§ Extrait du texte
3,5 / 5
Cela faisait trente ans qu’on
n’avait pas a eu de nouvelles de Max Rockatansky. Et nos retrouvailles avec lui
ne se déroulent pas vraiment à son avantage. La voix off a beau nous placer à
ses côtés, le héros semble au bout du rouleau, portant la barbe longue et
souffrant d’hallucinations. Champion des opprimés de son futur
post-apocalyptique, le héros joue d’abord le rôle de la victime. Certes ce
n’est pas neuf, Max se faisait déjà piéger au début du deuxième et troisième
volet de la série. Mais ici le consat est sans détours : il se fait courser par
une bande agressive puis, une fois son bolide iconique crashé, se fait tabasser
et capturer. Un démarrage donc peu glorieux pour Max mais il va sûrement se
venger, non ? C’est tout de même le héros éponyme de sa saga.

§ Consignes à traiter
**a.** Dans la critique, la phrase qui commence par « Mais ici » décrit ce que subit Max. Énumérez tout ce qu'elle mentionne.
**b.** D'après la critique, depuis combien de temps n'avait-on pas eu de nouvelles de Max Rockatansky ?

§ Données fournies
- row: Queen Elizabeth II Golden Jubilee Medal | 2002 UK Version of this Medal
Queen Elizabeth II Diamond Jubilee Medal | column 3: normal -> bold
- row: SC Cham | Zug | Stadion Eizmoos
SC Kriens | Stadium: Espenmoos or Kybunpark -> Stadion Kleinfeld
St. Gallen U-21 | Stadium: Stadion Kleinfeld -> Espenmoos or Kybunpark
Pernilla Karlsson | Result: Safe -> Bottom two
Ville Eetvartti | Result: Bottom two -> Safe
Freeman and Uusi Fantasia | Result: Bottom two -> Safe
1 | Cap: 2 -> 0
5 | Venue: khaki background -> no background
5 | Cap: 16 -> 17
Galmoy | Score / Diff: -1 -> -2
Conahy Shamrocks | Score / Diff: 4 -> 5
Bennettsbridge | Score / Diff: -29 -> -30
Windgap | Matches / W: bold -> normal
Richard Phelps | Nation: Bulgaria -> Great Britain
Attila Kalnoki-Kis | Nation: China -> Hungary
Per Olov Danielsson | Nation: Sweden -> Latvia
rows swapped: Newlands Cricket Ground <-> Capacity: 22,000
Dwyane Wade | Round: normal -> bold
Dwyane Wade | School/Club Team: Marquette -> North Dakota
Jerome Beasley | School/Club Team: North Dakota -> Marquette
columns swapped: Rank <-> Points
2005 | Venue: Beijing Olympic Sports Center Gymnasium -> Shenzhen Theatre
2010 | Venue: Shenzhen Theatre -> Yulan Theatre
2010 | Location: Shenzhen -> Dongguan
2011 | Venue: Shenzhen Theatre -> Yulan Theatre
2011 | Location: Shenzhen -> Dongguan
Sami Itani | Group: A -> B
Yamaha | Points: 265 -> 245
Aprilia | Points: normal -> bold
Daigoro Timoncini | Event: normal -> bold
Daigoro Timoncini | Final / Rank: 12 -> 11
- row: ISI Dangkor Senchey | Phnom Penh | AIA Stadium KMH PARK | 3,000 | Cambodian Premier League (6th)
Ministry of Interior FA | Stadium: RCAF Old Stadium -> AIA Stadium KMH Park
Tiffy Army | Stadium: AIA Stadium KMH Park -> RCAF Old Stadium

§ Réponses par consigne
**a.**
Il se fait courser par une bande agressive.
Son bolide iconique est crashé.
Il se fait tabasser.
Il est capturé.

**b.** Depuis trente ans.